Krop only learned that Schwarzenegger had switched his position more than an hour after his press conference, when reporters started to call. The architect of the EDC-PXP deal,  she has long argued that giving the company  a short-term lease to drill into state waters, from a platform it already operates in federal waters, is a worthwhile trade off for its promise to end permanently most of its federally leased drilling in the region.

Whatever you think, as a policy matter, of the agreement she crafted – and environmentalist opinion was bitterly polarized on the issue – Krop is a smart, determined and passionate coastal protection advocate who’s paid her dues and deserves better than being dissed by a muscle-bound, metrosexual movie actor without a principled bone in his sagging body.

Whaddya mean you work for me? Of course, enviros don’t seem to be the only ones who failed to see Schwarzenegger’s switcheroo coming.

Last Saturday, Chronicler Marisa Lagos did a good piece probing whether the Deepwater Horizon catastrophe had triggered any rethinking within the Administration about its full-square support of the T-Ridge project.

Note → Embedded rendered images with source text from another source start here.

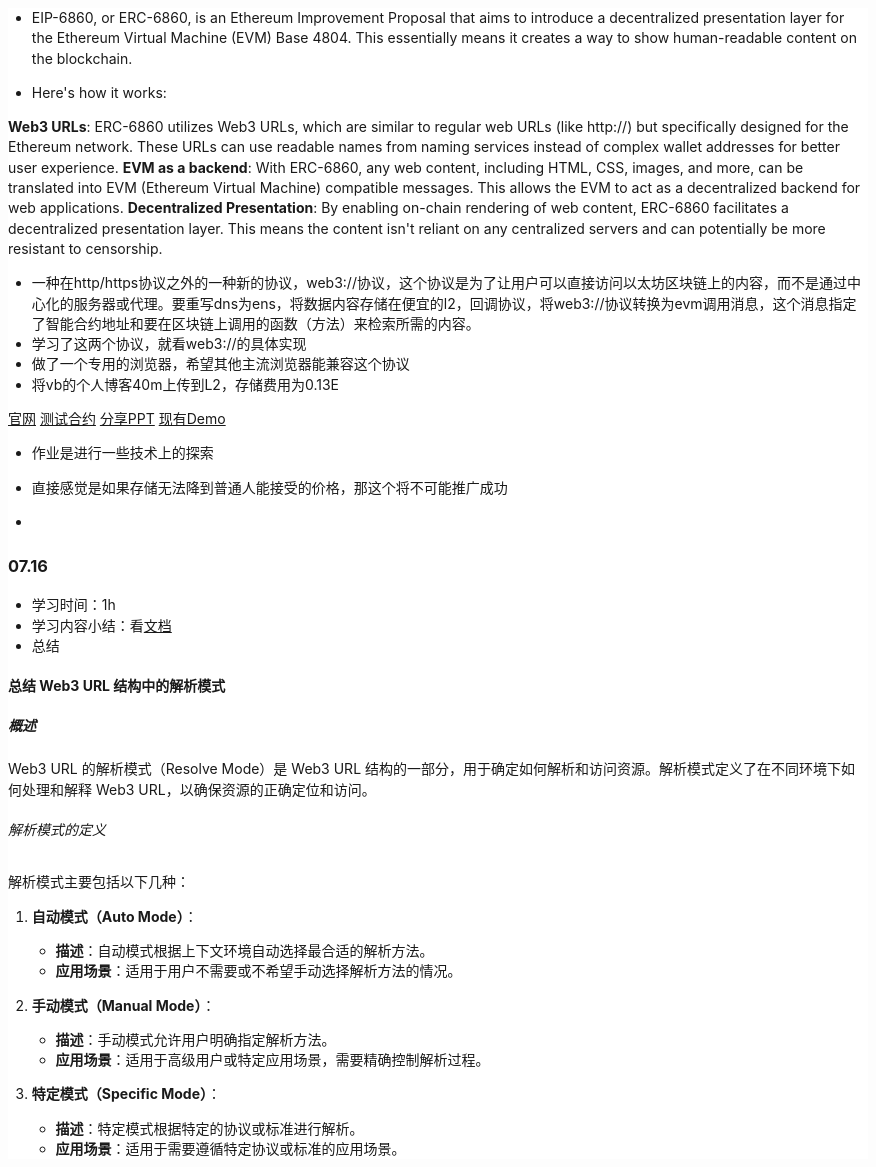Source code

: - EIP-6860, or ERC-6860, is an Ethereum Improvement Proposal that aims to introduce a decentralized presentation layer for the Ethereum Virtual Machine (EVM) Base 4804. This essentially means it creates a way to show human-readable content on the blockchain.

- Here's how it works:

**Web3 URLs**: ERC-6860 utilizes Web3 URLs, which are similar to regular web URLs (like http://) but specifically designed for the Ethereum network. These URLs can use readable names from naming services instead of complex wallet addresses for better user experience.
**EVM as a backend**: With ERC-6860, any web content, including HTML, CSS, images, and more, can be translated into EVM (Ethereum Virtual Machine) compatible messages. This allows the EVM to act as a decentralized backend for web applications.
**Decentralized Presentation**: By enabling on-chain rendering of web content, ERC-6860 facilitates a decentralized presentation layer. This means the content isn't reliant on any centralized servers and can potentially be more resistant to censorship.

- 一种在http/https协议之外的一种新的协议，web3://协议，这个协议是为了让用户可以直接访问以太坊区块链上的内容，而不是通过中心化的服务器或代理。要重写dns为ens，将数据内容存储在便宜的l2，回调协议，将web3://协议转换为evm调用消息，这个消息指定了智能合约地址和要在区块链上调用的函数（方法）来检索所需的内容。
- 学习了这两个协议，就看web3://的具体实现
- 做了一个专用的浏览器，希望其他主流浏览器能兼容这个协议
- 将vb的个人博客40m上传到L2，存储费用为0.13E

[官网](https://web3url.io/#/)
[测试合约](https://etherscan.io/token/0x892848074ddea461a15f337250da3ce55580ca85#readContract)
[分享PPT](https://docs.google.com/presentation/d/1egJUKJrjC9wjkmOF9sLBkTSwHpd6hl8FXkWehPW7kFk/edit#slide=id.g26637866a4a_0_10)
[现有Demo](https://github.com/ethstorage/awesome-web3)
- 作业是进行一些技术上的探索
* 直接感觉是如果存储无法降到普通人能接受的价格，那这个将不可能推广成功
- 

### 07.16
- 学习时间：1h
- 学习内容小结：看[文档](https://docs.web3url.io/web3-url-structure/resolve-mode)
- 总结
#### 总结 Web3 URL 结构中的解析模式

##### 概述

Web3 URL 的解析模式（Resolve Mode）是 Web3 URL 结构的一部分，用于确定如何解析和访问资源。解析模式定义了在不同环境下如何处理和解释 Web3 URL，以确保资源的正确定位和访问。

###### 解析模式的定义

解析模式主要包括以下几种：

1. **自动模式（Auto Mode）**：
   - **描述**：自动模式根据上下文环境自动选择最合适的解析方法。
   - **应用场景**：适用于用户不需要或不希望手动选择解析方法的情况。

2. **手动模式（Manual Mode）**：
   - **描述**：手动模式允许用户明确指定解析方法。
   - **应用场景**：适用于高级用户或特定应用场景，需要精确控制解析过程。

3. **特定模式（Specific Mode）**：
   - **描述**：特定模式根据特定的协议或标准进行解析。
   - **应用场景**：适用于需要遵循特定协议或标准的应用场景。

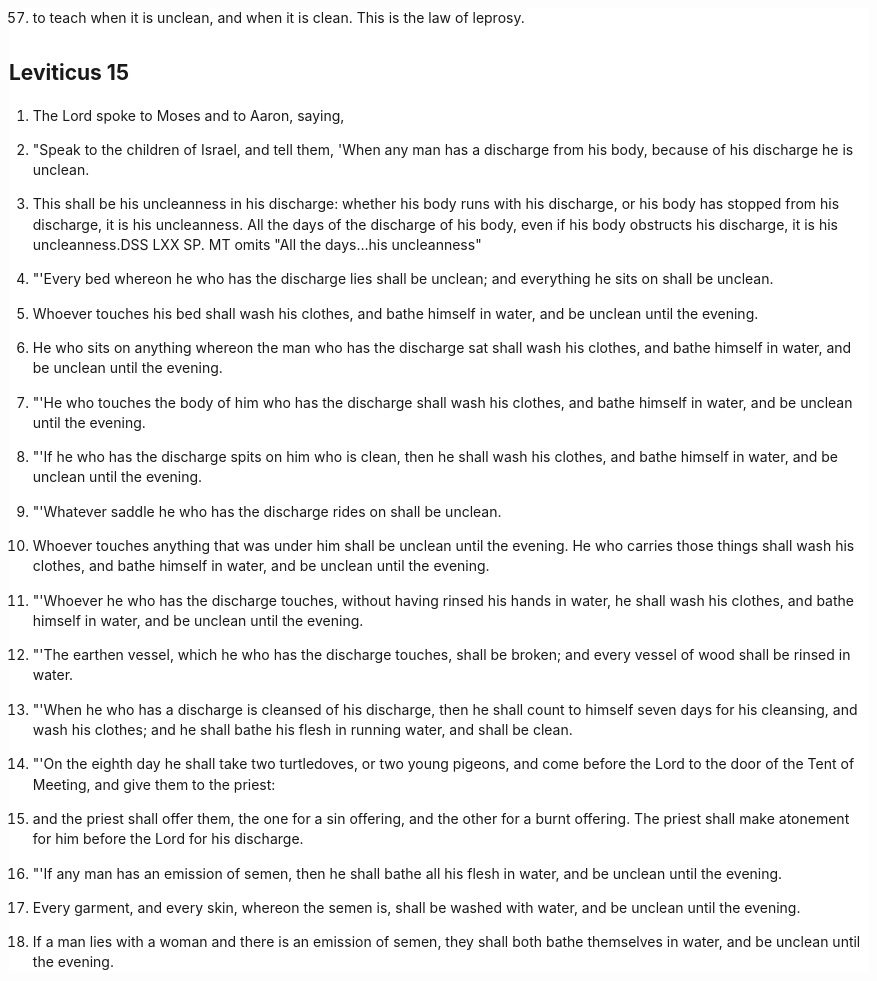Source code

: 57. to teach when it is unclean, and when it is clean. This is the law of leprosy.  

## Leviticus 15

1. The Lord spoke to Moses and to Aaron, saying,

2. "Speak to the children of Israel, and tell them, 'When any man has a discharge from his body, because of his discharge he is unclean.

3. This shall be his uncleanness in his discharge: whether his body runs with his discharge, or his body has stopped from his discharge, it is his uncleanness. All the days of the discharge of his body, even if his body obstructs his discharge, it is his uncleanness.DSS LXX SP. MT omits "All the days…his uncleanness" 

4. "'Every bed whereon he who has the discharge lies shall be unclean; and everything he sits on shall be unclean.

5. Whoever touches his bed shall wash his clothes, and bathe himself in water, and be unclean until the evening.

6. He who sits on anything whereon the man who has the discharge sat shall wash his clothes, and bathe himself in water, and be unclean until the evening. 

7. "'He who touches the body of him who has the discharge shall wash his clothes, and bathe himself in water, and be unclean until the evening. 

8. "'If he who has the discharge spits on him who is clean, then he shall wash his clothes, and bathe himself in water, and be unclean until the evening. 

9. "'Whatever saddle he who has the discharge rides on shall be unclean.

10. Whoever touches anything that was under him shall be unclean until the evening. He who carries those things shall wash his clothes, and bathe himself in water, and be unclean until the evening. 

11. "'Whoever he who has the discharge touches, without having rinsed his hands in water, he shall wash his clothes, and bathe himself in water, and be unclean until the evening. 

12. "'The earthen vessel, which he who has the discharge touches, shall be broken; and every vessel of wood shall be rinsed in water. 

13. "'When he who has a discharge is cleansed of his discharge, then he shall count to himself seven days for his cleansing, and wash his clothes; and he shall bathe his flesh in running water, and shall be clean. 

14. "'On the eighth day he shall take two turtledoves, or two young pigeons, and come before the Lord to the door of the Tent of Meeting, and give them to the priest:

15. and the priest shall offer them, the one for a sin offering, and the other for a burnt offering. The priest shall make atonement for him before the Lord for his discharge. 

16. "'If any man has an emission of semen, then he shall bathe all his flesh in water, and be unclean until the evening.

17. Every garment, and every skin, whereon the semen is, shall be washed with water, and be unclean until the evening.

18. If a man lies with a woman and there is an emission of semen, they shall both bathe themselves in water, and be unclean until the evening.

No effin’ way, one of Conan’s army of mouthpieces insisted to her:

As oil spewed Friday from a blown out well in the Gulf of Mexico and spread into Louisiana’s sensitive wetlands and rich fishing grounds, Gov. Arnold Schwarzenegger’s administration defended a plan to allow new drilling off California’s Central Coast.

A spokesman for Schwarzenegger said the proposed Tranquillon Ridge project off Santa Barbara County is attractive because the oil company behind the project has agreed to end drilling off the coast in exchange for a permit to do so for the next 14 years…

“This doesn’t really change anything, because we’re looking at a platform that’s already in operation,” said Jeff Macedo, the governor’s spokesman. “If anything this makes the T-Ridge project that much more important, because it would put a sunset date on when it shuts down.”

Oh, never mind.

Two days later, Schwarzenegger stood before reporters and sounded exactly the opposite opinion.

Without the simple courtesy of telling someone to pick up the phone and let the pro-T-Ridge environmentalists know what he was about to do, Arnold instantly and categorically rejected the entire environmental argument in favor of the project.

He not only turned his back on his previously stated certainty that the PXP deal, by aiming to close out currently open-ended federal offshore leases, would actually make an oil spill near Santa Barbara less likely; he also shrugged off the importance of the $100 million the project would have brought to the state annually – after more than a year of thundering about the crucial importance of that money to California’s fiscal condition.

Not surprisingly, he said he changed his mind after watching TV.